The book is organized in chapters that each deal with somewhat related questions. This makes it far easier for readers to find the answers they are seeking. Again, it deals with grief as an emotion and avoids speaking to the head, rather than the heart. (Grievers suffer from broken hearts, not broken heads!) The heartfelt answers offered are based on the more than thirty-year history of the Institute in working with grievers face to face and helping them on each of their individual loss issues.

Concluding Comments

The Grief Recovery Institute has never looked at helping grievers as just a job, but rather as an opportunity to make a real difference for those suffering the intense pain of emotional loss. We have never considered Grief Recovery as a form of “grief therapy,” although the principals we teach can be very therapeutic.

For anyone to tell a griever that “they know how they feel” is impossible. Each loss is unique to that individual who lives with the experience. While someone might remember how they felt in a similar situation, there is never a way to truly understand the full emotional impact of a loss on another.

Over the years, I have met with people who have told me that their grief was different from everyone else’s.

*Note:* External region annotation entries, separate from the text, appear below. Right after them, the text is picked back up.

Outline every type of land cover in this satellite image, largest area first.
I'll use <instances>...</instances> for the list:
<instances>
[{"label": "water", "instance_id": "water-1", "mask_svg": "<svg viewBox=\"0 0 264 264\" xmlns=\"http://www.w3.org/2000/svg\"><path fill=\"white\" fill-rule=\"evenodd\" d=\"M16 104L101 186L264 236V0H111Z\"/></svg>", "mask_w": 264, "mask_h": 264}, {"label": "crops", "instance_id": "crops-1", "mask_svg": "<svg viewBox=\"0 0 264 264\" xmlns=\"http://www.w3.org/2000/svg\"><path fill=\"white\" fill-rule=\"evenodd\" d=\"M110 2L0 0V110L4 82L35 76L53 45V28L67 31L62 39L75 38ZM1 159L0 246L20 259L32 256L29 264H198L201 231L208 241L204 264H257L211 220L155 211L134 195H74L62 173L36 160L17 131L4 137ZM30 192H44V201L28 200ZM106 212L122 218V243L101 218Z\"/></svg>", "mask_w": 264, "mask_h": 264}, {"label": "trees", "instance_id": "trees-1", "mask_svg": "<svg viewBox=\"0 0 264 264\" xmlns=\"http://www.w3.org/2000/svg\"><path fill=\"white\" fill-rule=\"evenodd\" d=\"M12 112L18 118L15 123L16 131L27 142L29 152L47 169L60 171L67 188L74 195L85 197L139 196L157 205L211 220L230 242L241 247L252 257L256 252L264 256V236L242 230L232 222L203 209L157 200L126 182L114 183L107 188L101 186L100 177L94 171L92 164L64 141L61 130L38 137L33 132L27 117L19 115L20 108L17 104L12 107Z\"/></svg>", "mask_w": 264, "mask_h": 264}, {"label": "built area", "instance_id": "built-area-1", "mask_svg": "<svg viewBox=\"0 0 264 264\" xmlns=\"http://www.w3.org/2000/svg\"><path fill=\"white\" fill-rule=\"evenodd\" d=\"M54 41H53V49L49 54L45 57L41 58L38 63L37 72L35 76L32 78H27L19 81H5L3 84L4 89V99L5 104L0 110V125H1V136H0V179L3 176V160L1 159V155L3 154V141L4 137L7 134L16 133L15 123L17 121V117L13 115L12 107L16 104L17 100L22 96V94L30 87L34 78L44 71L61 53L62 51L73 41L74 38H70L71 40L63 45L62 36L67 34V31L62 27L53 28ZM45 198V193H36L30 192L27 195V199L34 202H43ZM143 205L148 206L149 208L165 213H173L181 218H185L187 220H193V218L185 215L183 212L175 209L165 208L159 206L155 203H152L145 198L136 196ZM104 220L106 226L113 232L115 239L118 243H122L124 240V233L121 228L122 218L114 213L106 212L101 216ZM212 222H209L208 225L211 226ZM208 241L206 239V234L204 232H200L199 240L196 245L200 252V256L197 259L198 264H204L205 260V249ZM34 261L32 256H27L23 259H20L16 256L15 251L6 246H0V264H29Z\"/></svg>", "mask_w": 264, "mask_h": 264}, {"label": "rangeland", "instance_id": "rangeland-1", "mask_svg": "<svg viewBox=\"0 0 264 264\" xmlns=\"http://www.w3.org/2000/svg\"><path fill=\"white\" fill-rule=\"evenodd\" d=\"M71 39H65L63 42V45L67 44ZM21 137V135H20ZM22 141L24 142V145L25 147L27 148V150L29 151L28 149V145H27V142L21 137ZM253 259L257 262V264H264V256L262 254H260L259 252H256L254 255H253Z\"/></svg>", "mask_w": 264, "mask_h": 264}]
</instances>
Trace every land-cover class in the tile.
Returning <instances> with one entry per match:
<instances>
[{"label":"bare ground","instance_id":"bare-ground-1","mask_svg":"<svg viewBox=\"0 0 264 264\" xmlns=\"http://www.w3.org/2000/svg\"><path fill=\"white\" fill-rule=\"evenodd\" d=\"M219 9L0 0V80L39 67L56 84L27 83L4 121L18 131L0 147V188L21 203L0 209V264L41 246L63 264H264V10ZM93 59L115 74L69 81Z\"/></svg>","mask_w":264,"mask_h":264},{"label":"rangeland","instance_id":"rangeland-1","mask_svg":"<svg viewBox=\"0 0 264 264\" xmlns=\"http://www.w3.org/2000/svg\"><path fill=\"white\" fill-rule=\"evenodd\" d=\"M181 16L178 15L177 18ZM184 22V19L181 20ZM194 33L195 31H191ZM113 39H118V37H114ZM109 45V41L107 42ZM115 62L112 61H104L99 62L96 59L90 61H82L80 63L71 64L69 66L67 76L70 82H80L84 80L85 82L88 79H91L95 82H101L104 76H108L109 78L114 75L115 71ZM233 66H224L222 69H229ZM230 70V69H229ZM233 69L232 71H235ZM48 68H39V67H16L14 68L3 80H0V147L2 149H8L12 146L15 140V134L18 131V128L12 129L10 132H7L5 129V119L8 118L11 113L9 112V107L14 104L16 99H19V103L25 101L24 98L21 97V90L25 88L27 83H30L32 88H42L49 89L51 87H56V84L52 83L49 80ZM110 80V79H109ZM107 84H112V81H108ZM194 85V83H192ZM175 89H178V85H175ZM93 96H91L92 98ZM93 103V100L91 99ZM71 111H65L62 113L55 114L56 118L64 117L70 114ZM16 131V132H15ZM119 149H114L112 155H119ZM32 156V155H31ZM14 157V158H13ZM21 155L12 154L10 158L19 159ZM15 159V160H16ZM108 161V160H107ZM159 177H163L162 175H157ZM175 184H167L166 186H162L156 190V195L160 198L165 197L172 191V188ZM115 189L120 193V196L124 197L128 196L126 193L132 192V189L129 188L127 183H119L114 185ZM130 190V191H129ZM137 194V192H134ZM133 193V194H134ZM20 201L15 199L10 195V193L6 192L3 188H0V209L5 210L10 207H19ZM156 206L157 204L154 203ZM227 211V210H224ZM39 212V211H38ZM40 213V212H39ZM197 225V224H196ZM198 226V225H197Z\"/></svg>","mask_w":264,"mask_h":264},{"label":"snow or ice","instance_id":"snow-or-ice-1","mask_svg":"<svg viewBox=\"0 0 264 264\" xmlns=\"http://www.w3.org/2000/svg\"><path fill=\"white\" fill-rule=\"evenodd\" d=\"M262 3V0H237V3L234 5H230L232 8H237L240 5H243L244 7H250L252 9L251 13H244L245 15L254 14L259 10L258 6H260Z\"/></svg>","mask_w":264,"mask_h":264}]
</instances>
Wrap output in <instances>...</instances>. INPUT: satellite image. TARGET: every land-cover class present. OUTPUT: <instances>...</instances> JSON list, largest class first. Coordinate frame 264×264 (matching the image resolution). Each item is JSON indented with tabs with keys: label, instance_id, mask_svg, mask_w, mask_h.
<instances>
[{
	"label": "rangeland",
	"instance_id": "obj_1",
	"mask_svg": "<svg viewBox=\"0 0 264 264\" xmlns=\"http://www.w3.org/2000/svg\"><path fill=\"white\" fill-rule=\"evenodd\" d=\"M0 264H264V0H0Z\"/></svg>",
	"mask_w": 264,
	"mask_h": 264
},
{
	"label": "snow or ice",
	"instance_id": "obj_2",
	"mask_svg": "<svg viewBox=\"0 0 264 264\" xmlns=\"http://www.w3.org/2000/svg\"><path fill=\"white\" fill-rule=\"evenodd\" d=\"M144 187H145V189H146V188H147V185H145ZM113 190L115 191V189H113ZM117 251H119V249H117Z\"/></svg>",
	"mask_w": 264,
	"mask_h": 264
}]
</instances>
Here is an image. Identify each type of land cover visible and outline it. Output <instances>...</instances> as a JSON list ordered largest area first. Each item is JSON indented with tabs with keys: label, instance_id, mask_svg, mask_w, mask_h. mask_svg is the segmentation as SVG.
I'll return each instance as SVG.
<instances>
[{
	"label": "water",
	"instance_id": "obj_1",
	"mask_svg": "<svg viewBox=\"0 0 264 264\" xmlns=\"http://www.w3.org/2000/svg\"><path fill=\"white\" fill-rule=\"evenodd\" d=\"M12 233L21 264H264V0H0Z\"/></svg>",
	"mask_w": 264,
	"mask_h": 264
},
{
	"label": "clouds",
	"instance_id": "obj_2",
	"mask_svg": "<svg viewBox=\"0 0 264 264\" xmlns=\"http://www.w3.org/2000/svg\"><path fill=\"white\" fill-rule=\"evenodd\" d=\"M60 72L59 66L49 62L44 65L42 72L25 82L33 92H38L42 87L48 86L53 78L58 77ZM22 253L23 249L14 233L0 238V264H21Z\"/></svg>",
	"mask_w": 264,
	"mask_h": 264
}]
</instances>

They were often surprised that I agreed with them. Since each griever is unique and each loss is unique, everyone’s grief is likewise unique. That is what is so powerful about the Grief Recovery Method; not matter the situation, it adapts to everyone’s individual needs. It’s even effective with those who identify as suffering from complicated grief.

Each of these books approaches the subject with this understanding in offering direction for taking recovery action.

The steps and counsel they offer have worked well for millions of people around the world. Most important of all, they can work for you!

For more information, or to order your copy of any of these books, contact me.

Source: https://www.griefrecoverymethod.com/blog/2017/07/grief-books-5-best-books-ever-written-on-grief-recovery

There are many methods to improve your Mac performance. First, you can open the Activity Monitor to look whether there are any issues with memory use. Select Quit and then select the procedure is mojave faster than high sierra you’re experiencing. If you want to quit, click Quit. the process takes up too much memory. Alternately, you could make use of the System Memory tab to check if there are any other slow processes operating within your Mac.

Another reason that could be behind your computer’s performance being slow is CPU. If you’re running a program which is making use of CPU, it’s best to stop it. For this, you need to open the Activity Monitor and then click”X” or the “X” button beneath the small window’s buttons. If you’re not sure the apps that are using up excessive CPU power, try doing a Google search on them. It should allow you to see which apps can slow down the performance of your Mac.

In the event that your HDD is overflowing this can cause the Mac to slow down. Many applications use up excessive memory, making your operating system run slower. You can delete files which you do not use, or transfer them to a different location. Launch Activity Monitor to see a listing of all running processes within your Mac. Some errors will be apparent – they are an indication that the Mac is running multiple programs simultaneously.